The Université de Nantes Underwater stereo camera consists of two GoPro cameras, two waterproof artificial lights, and an adjustable measuring stick. The two GoPro cameras simultaneously photograph a scene from slightly different perspectives. By taking photographs of a target from at least two different vantage points, 3D information of the scene becomes encoded in the imagery.
This device is intended to facilitate inspections of all offshore and marine structures including marine renewable energy devices.
Example of MRE applications
This device can be used for quantifying cracks and visible damage forms, such as corrosion, which appear on the surface of MRE structures. However, to leverage the full potential of this device, we should look at 3D imaging. The 3D information that is captured by this device can be used for volumetric measurements, documentation, and presentation to the general public.
One specific application concerns measuring the shape of structural members that have been colonized by marine growth. Marine growth significantly increases the diameter and roughness of structural members. This introduces several problems; most notably, it increases drag forces and creates unpredictable hydrodynamic instabilities. These factors often cause a loss in structural performance and reliability, leading to shortened lifespans for MRE structures.
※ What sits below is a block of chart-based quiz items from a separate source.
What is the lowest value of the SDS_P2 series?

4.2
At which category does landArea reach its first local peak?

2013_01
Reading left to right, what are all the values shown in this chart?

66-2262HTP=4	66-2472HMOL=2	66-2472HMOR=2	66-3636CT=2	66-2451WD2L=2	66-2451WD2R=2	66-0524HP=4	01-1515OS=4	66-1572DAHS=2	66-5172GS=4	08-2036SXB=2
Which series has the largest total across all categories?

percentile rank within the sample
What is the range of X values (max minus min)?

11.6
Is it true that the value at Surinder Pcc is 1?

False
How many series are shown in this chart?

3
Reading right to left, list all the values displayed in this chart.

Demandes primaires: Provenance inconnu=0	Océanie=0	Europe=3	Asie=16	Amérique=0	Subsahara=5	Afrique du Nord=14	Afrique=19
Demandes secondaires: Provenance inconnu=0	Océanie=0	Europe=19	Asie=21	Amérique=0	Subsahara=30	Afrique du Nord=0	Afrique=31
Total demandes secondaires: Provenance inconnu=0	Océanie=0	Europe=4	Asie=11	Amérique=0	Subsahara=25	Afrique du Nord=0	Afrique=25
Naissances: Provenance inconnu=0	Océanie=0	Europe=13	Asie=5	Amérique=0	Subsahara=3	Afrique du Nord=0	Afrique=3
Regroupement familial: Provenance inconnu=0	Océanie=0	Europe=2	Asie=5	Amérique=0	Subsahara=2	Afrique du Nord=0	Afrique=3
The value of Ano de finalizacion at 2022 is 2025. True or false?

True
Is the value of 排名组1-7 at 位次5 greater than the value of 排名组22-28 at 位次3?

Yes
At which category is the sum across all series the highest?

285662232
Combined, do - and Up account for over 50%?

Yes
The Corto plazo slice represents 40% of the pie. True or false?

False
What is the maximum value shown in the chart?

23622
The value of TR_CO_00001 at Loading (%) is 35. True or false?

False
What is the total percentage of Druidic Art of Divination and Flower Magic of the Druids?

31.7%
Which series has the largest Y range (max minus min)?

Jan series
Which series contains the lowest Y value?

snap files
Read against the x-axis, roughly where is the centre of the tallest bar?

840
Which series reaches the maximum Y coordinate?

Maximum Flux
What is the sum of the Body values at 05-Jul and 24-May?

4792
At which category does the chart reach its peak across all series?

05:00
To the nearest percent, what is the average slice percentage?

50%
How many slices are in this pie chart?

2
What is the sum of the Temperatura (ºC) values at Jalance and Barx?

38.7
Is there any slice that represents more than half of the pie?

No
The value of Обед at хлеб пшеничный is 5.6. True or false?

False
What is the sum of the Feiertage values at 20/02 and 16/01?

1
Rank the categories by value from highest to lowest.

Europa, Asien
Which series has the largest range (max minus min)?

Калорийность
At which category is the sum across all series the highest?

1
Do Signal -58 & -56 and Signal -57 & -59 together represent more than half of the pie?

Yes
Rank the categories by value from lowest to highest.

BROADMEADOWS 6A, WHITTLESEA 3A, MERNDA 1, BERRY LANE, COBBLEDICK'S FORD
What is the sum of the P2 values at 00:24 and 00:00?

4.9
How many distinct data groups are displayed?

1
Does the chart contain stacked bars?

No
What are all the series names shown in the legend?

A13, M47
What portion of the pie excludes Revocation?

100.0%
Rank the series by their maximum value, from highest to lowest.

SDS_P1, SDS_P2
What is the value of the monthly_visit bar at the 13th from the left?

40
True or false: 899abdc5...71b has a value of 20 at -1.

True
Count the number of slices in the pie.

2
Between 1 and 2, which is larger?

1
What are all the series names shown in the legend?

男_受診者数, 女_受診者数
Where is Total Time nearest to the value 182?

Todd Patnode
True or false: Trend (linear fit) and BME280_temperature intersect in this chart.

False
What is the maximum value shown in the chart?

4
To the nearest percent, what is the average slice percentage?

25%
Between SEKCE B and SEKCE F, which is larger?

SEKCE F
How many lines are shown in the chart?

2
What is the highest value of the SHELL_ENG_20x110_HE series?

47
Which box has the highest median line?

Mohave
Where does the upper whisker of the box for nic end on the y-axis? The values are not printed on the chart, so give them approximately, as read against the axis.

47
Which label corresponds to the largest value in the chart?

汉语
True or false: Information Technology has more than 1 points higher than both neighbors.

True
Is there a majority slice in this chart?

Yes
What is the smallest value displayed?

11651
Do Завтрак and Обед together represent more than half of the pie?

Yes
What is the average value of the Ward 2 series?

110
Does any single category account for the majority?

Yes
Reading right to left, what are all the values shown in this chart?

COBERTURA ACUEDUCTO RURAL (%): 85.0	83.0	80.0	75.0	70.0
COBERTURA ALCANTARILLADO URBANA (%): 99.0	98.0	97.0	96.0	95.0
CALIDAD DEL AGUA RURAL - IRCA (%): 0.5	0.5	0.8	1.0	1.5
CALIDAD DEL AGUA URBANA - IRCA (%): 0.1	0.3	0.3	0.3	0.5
Owners/operators of these structures, therefore, have a keen interest in monitoring the progression of marine growth so that they can choose the best times to carry out costly cleaning regimes, and so that they have more reliable estimates of the loading on a structure. This is useful when assessing a structure’s eligibility for requalification schemes, which ultimately, can prolong a structure’s in-service life. The diameter and roughness vary around and among structural components, and require full 3D shape of the marine growth to be computed.